* [EXERCISE DETAILS]: Edit the records below by replacing "common name" with "vernacular name" wherever it occurs, and reproduce every other part of each line unchanged.

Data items
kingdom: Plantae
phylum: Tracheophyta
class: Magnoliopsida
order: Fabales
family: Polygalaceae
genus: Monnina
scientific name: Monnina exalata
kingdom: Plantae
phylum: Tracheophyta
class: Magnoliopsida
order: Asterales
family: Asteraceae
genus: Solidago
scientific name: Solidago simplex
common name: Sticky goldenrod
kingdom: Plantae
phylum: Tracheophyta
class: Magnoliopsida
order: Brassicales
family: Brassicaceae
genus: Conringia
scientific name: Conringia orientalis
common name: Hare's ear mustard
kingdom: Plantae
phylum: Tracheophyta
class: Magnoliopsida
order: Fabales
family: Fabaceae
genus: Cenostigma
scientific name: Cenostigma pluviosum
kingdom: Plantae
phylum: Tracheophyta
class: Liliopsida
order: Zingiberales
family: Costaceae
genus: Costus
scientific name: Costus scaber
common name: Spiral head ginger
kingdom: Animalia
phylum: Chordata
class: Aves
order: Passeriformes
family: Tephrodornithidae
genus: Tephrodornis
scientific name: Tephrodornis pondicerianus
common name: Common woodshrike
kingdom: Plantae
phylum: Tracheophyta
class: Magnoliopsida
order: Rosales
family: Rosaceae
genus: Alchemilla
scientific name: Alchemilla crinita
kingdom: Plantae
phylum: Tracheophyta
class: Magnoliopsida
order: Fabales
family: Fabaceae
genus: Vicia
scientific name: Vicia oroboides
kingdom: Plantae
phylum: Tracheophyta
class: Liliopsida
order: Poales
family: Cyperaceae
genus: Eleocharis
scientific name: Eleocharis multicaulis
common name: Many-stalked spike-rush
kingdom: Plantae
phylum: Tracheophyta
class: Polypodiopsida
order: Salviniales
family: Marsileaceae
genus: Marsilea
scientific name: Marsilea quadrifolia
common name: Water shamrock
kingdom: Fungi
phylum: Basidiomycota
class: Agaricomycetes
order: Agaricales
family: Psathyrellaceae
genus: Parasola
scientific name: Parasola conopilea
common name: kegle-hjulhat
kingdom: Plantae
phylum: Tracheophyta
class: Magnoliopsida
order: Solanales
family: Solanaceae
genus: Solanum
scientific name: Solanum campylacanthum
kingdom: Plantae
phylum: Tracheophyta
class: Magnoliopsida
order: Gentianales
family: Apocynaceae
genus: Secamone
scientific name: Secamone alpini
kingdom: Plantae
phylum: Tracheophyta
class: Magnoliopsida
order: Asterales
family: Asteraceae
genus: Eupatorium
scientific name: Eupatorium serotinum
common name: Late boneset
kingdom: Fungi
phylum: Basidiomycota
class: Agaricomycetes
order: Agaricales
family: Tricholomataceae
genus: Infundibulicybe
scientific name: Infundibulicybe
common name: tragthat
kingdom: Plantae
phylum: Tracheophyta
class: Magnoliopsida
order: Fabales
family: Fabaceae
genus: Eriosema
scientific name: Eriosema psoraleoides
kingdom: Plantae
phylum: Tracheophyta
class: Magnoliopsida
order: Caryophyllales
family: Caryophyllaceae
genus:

* [THE ANSWER]:
kingdom: Plantae
phylum: Tracheophyta
class: Magnoliopsida
order: Fabales
family: Polygalaceae
genus: Monnina
scientific name: Monnina exalata
kingdom: Plantae
phylum: Tracheophyta
class: Magnoliopsida
order: Asterales
family: Asteraceae
genus: Solidago
scientific name: Solidago simplex
vernacular name: Sticky goldenrod
kingdom: Plantae
phylum: Tracheophyta
class: Magnoliopsida
order: Brassicales
family: Brassicaceae
genus: Conringia
scientific name: Conringia orientalis
vernacular name: Hare's ear mustard
kingdom: Plantae
phylum: Tracheophyta
class: Magnoliopsida
order: Fabales
family: Fabaceae
genus: Cenostigma
scientific name: Cenostigma pluviosum
kingdom: Plantae
phylum: Tracheophyta
class: Liliopsida
order: Zingiberales
family: Costaceae
genus: Costus
scientific name: Costus scaber
vernacular name: Spiral head ginger
kingdom: Animalia
phylum: Chordata
class: Aves
order: Passeriformes
family: Tephrodornithidae
genus: Tephrodornis
scientific name: Tephrodornis pondicerianus
vernacular name: Common woodshrike
kingdom: Plantae
phylum: Tracheophyta
class: Magnoliopsida
order: Rosales
family: Rosaceae
genus: Alchemilla
scientific name: Alchemilla crinita
kingdom: Plantae
phylum: Tracheophyta
class: Magnoliopsida
order: Fabales
family: Fabaceae
genus: Vicia
scientific name: Vicia oroboides
kingdom: Plantae
phylum: Tracheophyta
class: Liliopsida
order: Poales
family: Cyperaceae
genus: Eleocharis
scientific name: Eleocharis multicaulis
vernacular name: Many-stalked spike-rush
kingdom: Plantae
phylum: Tracheophyta
class: Polypodiopsida
order: Salviniales
family: Marsileaceae
genus: Marsilea
scientific name: Marsilea quadrifolia
vernacular name: Water shamrock
kingdom: Fungi
phylum: Basidiomycota
class: Agaricomycetes
order: Agaricales
family: Psathyrellaceae
genus: Parasola
scientific name: Parasola conopilea
vernacular name: kegle-hjulhat
kingdom: Plantae
phylum: Tracheophyta
class: Magnoliopsida
order: Solanales
family: Solanaceae
genus: Solanum
scientific name: Solanum campylacanthum
kingdom: Plantae
phylum: Tracheophyta
class: Magnoliopsida
order: Gentianales
family: Apocynaceae
genus: Secamone
scientific name: Secamone alpini
kingdom: Plantae
phylum: Tracheophyta
class: Magnoliopsida
order: Asterales
family: Asteraceae
genus: Eupatorium
scientific name: Eupatorium serotinum
vernacular name: Late boneset
kingdom: Fungi
phylum: Basidiomycota
class: Agaricomycetes
order: Agaricales
family: Tricholomataceae
genus: Infundibulicybe
scientific name: Infundibulicybe
vernacular name: tragthat
kingdom: Plantae
phylum: Tracheophyta
class: Magnoliopsida
order: Fabales
family: Fabaceae
genus: Eriosema
scientific name: Eriosema psoraleoides
kingdom: Plantae
phylum: Tracheophyta
class: Magnoliopsida
order: Caryophyllales
family: Caryophyllaceae
genus:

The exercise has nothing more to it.